PROBLEM TO WORK ON >> First find the line with "Effective & Exceptional" in the entries below, then set down exactly every line through the line with "Глубина, мм", that line included.

TASK INPUTS >>
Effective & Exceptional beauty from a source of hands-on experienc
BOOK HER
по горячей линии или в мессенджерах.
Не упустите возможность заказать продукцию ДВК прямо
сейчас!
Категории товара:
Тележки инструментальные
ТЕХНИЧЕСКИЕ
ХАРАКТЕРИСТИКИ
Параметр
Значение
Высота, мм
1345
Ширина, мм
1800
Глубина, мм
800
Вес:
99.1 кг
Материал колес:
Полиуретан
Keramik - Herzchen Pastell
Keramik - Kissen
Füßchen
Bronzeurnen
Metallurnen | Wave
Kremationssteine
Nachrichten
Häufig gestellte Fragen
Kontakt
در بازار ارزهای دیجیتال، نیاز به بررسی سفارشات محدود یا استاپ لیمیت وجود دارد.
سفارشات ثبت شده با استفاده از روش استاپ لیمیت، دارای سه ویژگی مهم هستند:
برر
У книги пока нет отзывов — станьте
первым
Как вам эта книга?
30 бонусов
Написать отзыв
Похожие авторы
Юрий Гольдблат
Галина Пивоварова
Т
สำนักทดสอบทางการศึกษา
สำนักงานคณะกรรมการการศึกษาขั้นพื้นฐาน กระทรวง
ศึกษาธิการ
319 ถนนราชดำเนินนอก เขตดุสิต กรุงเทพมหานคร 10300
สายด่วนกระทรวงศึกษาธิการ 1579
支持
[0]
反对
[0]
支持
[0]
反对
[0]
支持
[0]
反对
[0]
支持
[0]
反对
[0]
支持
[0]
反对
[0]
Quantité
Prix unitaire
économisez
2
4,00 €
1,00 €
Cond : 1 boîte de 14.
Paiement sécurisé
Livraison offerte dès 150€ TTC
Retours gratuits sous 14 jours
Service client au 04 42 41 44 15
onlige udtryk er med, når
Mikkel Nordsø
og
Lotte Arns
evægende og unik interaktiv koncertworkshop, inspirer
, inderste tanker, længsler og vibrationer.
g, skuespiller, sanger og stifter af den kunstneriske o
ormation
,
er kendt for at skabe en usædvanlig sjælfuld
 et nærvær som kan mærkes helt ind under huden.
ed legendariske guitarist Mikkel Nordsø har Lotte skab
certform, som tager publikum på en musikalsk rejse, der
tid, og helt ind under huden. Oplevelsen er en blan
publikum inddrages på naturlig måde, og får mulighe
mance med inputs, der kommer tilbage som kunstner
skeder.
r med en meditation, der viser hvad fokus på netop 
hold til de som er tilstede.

---

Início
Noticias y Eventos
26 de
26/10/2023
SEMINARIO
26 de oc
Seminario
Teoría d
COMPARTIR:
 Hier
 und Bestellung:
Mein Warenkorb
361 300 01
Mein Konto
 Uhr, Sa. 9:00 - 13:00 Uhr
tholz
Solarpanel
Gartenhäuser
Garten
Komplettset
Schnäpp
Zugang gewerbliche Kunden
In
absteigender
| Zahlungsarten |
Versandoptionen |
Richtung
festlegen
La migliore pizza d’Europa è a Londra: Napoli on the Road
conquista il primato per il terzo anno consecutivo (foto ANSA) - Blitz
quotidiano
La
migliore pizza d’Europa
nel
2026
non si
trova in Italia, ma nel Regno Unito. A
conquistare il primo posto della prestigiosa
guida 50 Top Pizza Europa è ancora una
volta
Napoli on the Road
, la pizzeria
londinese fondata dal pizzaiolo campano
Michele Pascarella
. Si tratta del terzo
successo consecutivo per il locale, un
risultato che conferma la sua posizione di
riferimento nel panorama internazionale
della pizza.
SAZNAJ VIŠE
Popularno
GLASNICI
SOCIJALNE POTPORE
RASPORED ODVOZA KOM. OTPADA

THE ANSWER >>
Effective & Exceptional beauty from a source of hands-on experienc
BOOK HER
по горячей линии или в мессенджерах.
Не упустите возможность заказать продукцию ДВК прямо
сейчас!
Категории товара:
Тележки инструментальные
ТЕХНИЧЕСКИЕ
ХАРАКТЕРИСТИКИ
Параметр
Значение
Высота, мм
1345
Ширина, мм
1800
Глубина, мм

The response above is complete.